[Opening SOURCE RECORDS section]

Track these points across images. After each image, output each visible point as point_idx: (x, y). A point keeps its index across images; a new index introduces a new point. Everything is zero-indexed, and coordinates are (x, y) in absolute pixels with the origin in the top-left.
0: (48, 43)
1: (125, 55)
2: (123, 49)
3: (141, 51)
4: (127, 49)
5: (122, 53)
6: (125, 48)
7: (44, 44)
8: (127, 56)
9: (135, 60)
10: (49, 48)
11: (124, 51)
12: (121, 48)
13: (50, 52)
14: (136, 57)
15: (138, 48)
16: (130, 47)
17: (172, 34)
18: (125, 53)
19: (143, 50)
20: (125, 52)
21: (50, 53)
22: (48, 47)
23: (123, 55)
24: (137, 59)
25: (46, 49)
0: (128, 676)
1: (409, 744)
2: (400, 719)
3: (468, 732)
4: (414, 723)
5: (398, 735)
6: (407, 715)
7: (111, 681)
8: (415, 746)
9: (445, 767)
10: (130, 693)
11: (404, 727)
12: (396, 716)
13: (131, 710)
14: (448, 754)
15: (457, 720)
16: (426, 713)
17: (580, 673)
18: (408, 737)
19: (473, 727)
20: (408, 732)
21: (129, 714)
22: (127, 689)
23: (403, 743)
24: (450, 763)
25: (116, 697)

[Closing SOURCE RECORDS section]
[Opening SOURCE RECORDS section]

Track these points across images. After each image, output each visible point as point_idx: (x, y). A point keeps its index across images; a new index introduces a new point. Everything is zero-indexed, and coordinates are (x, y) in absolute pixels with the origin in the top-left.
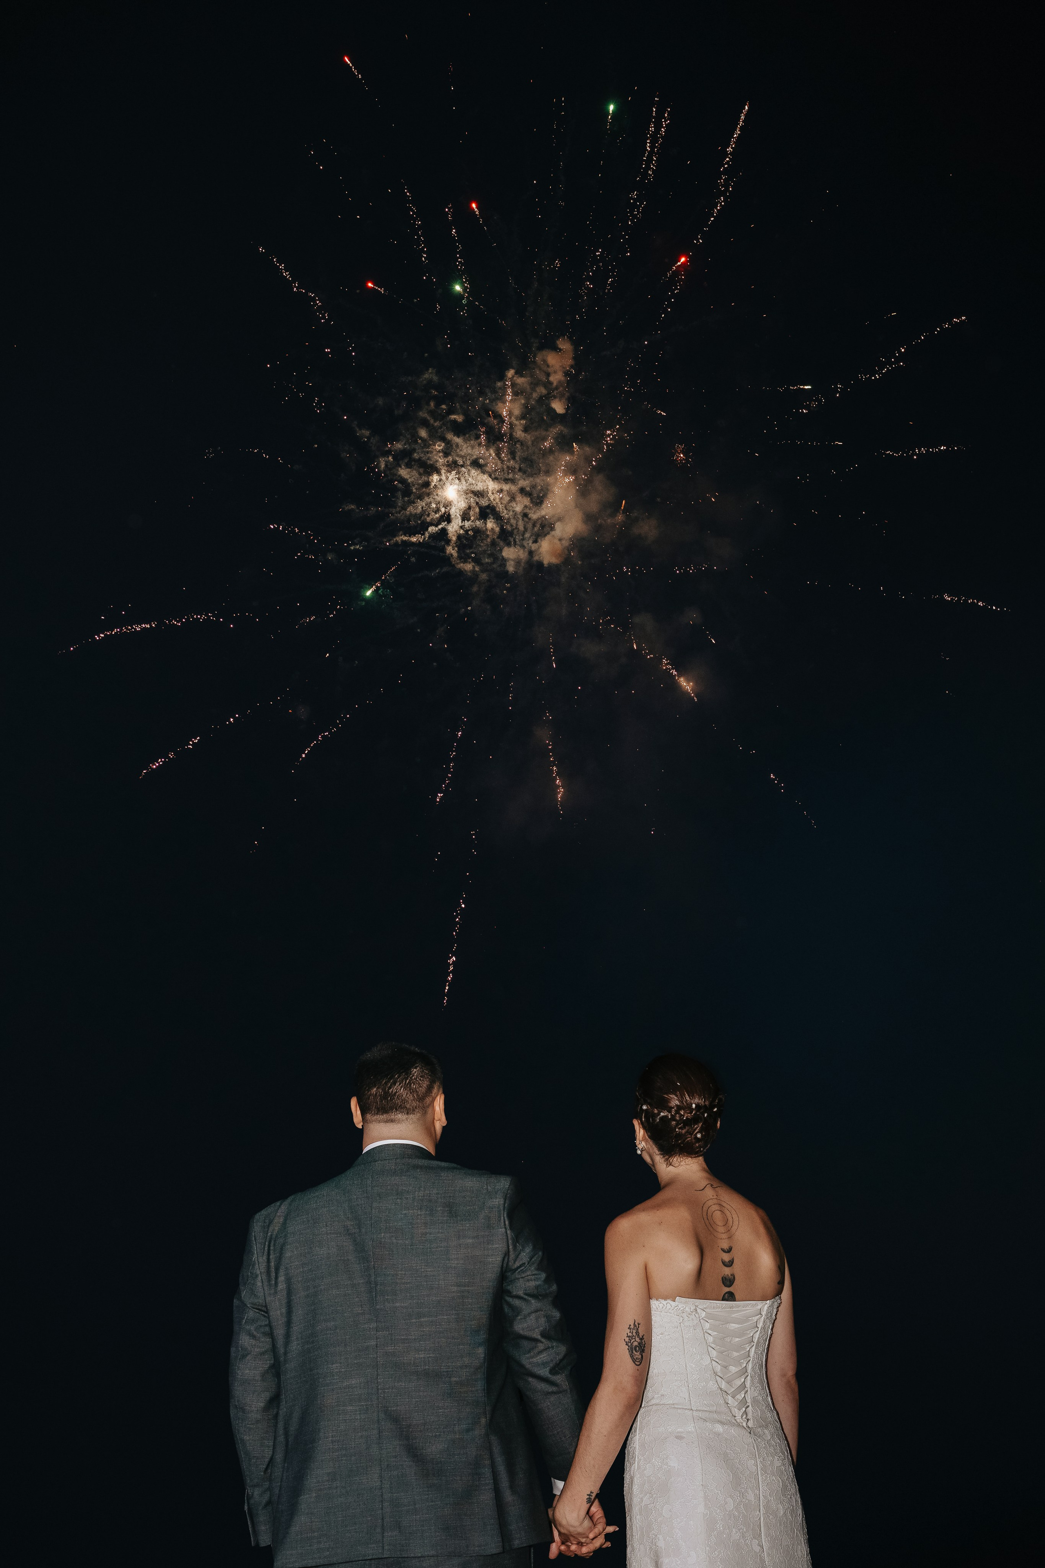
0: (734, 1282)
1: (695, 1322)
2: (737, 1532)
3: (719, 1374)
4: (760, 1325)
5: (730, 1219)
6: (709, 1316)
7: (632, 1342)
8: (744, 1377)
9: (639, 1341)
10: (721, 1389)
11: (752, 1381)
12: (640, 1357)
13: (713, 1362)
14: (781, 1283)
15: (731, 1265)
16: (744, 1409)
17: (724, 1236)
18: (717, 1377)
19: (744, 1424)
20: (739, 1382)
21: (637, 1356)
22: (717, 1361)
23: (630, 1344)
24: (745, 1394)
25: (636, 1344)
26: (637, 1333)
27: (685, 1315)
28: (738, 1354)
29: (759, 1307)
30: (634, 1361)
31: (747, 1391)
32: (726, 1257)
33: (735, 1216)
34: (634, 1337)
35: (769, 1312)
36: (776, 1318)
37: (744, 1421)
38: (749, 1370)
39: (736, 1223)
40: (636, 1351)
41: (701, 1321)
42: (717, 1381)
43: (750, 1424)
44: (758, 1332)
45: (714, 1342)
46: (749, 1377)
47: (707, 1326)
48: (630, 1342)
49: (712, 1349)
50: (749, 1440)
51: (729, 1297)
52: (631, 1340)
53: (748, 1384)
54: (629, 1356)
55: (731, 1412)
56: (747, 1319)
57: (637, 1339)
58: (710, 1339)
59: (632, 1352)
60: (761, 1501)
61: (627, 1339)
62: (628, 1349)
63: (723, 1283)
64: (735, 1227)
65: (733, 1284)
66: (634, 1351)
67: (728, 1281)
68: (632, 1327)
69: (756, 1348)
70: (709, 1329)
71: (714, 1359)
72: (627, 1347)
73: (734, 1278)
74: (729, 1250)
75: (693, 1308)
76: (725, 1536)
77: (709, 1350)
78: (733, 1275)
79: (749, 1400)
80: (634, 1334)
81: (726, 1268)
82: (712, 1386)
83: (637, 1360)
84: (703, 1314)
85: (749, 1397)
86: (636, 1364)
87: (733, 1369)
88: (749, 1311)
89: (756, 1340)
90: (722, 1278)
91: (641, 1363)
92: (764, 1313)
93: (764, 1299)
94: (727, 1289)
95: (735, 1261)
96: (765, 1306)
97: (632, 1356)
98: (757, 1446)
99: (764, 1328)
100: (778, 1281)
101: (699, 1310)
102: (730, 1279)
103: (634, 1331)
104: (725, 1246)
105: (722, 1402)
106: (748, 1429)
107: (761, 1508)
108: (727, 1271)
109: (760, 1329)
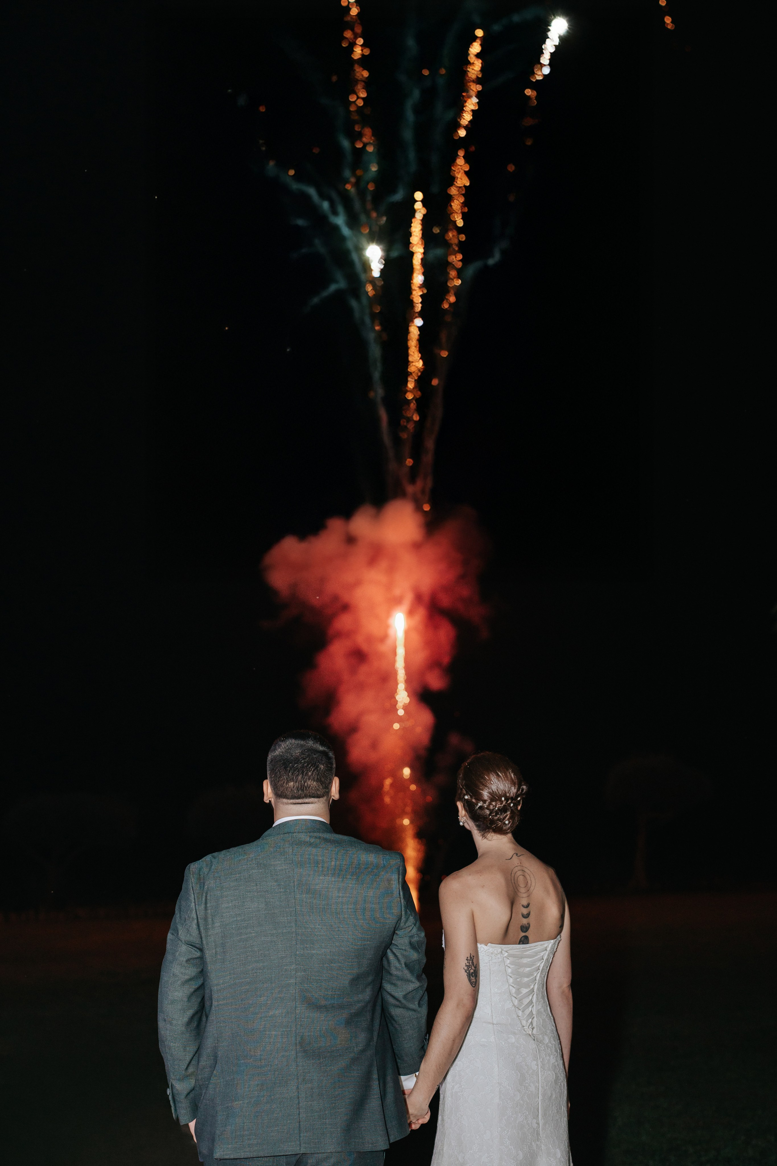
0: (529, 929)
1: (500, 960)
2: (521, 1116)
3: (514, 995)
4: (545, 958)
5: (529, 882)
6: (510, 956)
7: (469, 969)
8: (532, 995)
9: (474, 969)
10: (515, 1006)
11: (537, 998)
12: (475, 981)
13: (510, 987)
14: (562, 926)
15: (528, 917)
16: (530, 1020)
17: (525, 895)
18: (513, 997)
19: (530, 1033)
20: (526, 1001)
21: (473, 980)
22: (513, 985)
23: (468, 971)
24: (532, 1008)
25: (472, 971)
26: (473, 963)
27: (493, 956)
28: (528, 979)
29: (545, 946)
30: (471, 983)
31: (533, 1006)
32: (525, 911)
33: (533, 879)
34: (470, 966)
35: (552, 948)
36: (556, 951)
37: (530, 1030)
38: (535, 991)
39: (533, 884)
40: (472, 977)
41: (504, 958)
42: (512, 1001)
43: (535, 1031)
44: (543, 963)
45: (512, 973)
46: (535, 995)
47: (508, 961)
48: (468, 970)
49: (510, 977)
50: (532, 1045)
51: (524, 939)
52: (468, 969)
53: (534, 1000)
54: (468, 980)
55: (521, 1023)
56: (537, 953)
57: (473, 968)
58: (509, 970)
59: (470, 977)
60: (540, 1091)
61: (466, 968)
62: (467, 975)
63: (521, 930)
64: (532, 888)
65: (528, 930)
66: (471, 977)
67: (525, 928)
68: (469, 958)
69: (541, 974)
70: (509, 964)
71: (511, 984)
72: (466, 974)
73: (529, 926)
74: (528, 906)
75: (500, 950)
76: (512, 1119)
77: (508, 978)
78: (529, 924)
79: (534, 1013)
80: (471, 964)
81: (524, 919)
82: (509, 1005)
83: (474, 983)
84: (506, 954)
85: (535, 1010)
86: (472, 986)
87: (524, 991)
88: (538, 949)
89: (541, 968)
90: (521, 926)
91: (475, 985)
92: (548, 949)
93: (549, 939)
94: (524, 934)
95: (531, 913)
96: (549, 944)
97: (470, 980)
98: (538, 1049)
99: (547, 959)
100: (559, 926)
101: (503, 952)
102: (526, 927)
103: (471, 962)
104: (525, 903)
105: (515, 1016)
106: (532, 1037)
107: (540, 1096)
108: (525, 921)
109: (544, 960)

[Closing SOURCE RECORDS section]

TASK GOAL:
Once you find the line with "13: (713, 1362)" in the entries above, output it and each line after it up to and including the line with "62: (628, 1349)", and nothing else.

WRITTEN ANSWER:
13: (713, 1362)
14: (781, 1283)
15: (731, 1265)
16: (744, 1409)
17: (724, 1236)
18: (717, 1377)
19: (744, 1424)
20: (739, 1382)
21: (637, 1356)
22: (717, 1361)
23: (630, 1344)
24: (745, 1394)
25: (636, 1344)
26: (637, 1333)
27: (685, 1315)
28: (738, 1354)
29: (759, 1307)
30: (634, 1361)
31: (747, 1391)
32: (726, 1257)
33: (735, 1216)
34: (634, 1337)
35: (769, 1312)
36: (776, 1318)
37: (744, 1421)
38: (749, 1370)
39: (736, 1223)
40: (636, 1351)
41: (701, 1321)
42: (717, 1381)
43: (750, 1424)
44: (758, 1332)
45: (714, 1342)
46: (749, 1377)
47: (707, 1326)
48: (630, 1342)
49: (712, 1349)
50: (749, 1440)
51: (729, 1297)
52: (631, 1340)
53: (748, 1384)
54: (629, 1356)
55: (731, 1412)
56: (747, 1319)
57: (637, 1339)
58: (710, 1339)
59: (632, 1352)
60: (761, 1501)
61: (627, 1339)
62: (628, 1349)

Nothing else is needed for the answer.